Nick Fisk, an assistant professor of chemical and biological engineering, received a $100,000 grant from The Bill & Melinda Gates Foundation for research “to explore bold and largely unproven ways to improve global health.” Fisk is modifying a bacterial virus particle to interact with disease molecules and identify active tuberculosis (TB) infections in the absence of expensive equipment or medical facilities.
“A day in the hospital in the U.S., where you are hooked up to all these machines, costs thousands and thousands of dollars. For most of the world, people make one-tenth of that in a year,” Fisk said. “The idea behind the program is to look for new ways of diagnosing and treating these diseases that are inexpensive and work under conditions where you don’t have the medical facilities and even infrastructure like electricity, refrigeration and clean water that we take for granted in America.”

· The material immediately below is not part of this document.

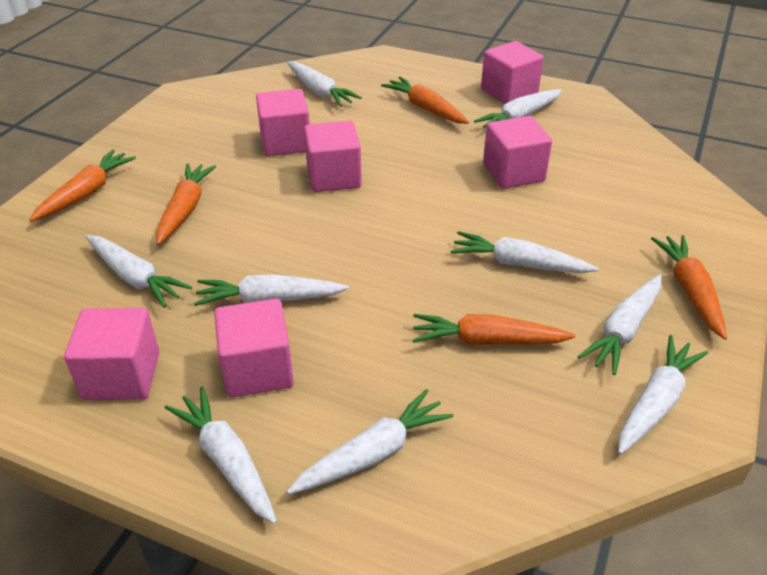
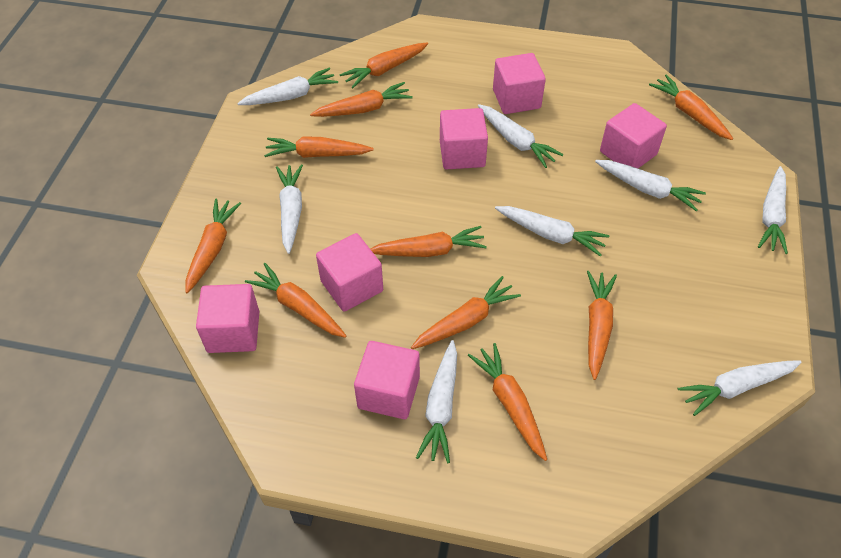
orange carrot: [29,150,136,222] [156,163,216,245] [381,76,469,124] [412,314,575,345] [651,235,727,340] = 5 -> [186,198,241,293] [245,263,347,338] [264,137,374,158] [310,82,413,117] [339,43,428,88] [371,226,487,257] [411,276,521,349] [468,343,547,461] [587,271,617,380] [649,75,733,140] = 10
white carrot: [86,235,192,308] [165,387,277,524] [194,274,349,306] [287,61,362,107] [287,389,453,494] [451,231,599,273] [474,89,562,128] [578,275,661,375] [618,335,708,454] = 9 -> [237,67,338,105] [276,164,303,254] [416,340,457,463] [478,104,563,168] [495,206,609,257] [595,160,706,212] [678,360,802,416] [758,166,788,254] = 8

Fisk is developing a biological particle with a technological use – it would literally take the place of a machine or a sensor. “The virus particles we’re creating are looking for a protein that TB excretes when it’s actively growing,” he said. “We want it to detect that there’s TB present. We’re reproducing what your immune system does when it’s exposed to this protein.”
The research requires numerous rounds of testing billions of protein variants, looking for the ones that will react with the TB protein and building on the successes to create a robust system that is specific and sensitive, Fisk said.
Fisk received one of 78 grants earlier this year as part of the fourth round of funding from Grand Challenges Explorations, an initiative of the Gates Foundation to help lower the barriers for testing innovative ideas in global health. The grants were awarded to investigators from 18 countries and six continents.
Colorado State University is known internationally for its tuberculosis research, especially for developing and testing potential drugs and preventative treatments against the disease, including conducting drug testing for the National Institutes of Health. The tuberculosis research program is centered in the Department of Microbiology, Immunology and Pathology, part of the College of Veterinary Medicine and Biomedical Sciences. Research also occurs in the College of Engineering and in the School of Biomedical Engineering, which is a multi-disciplinary program.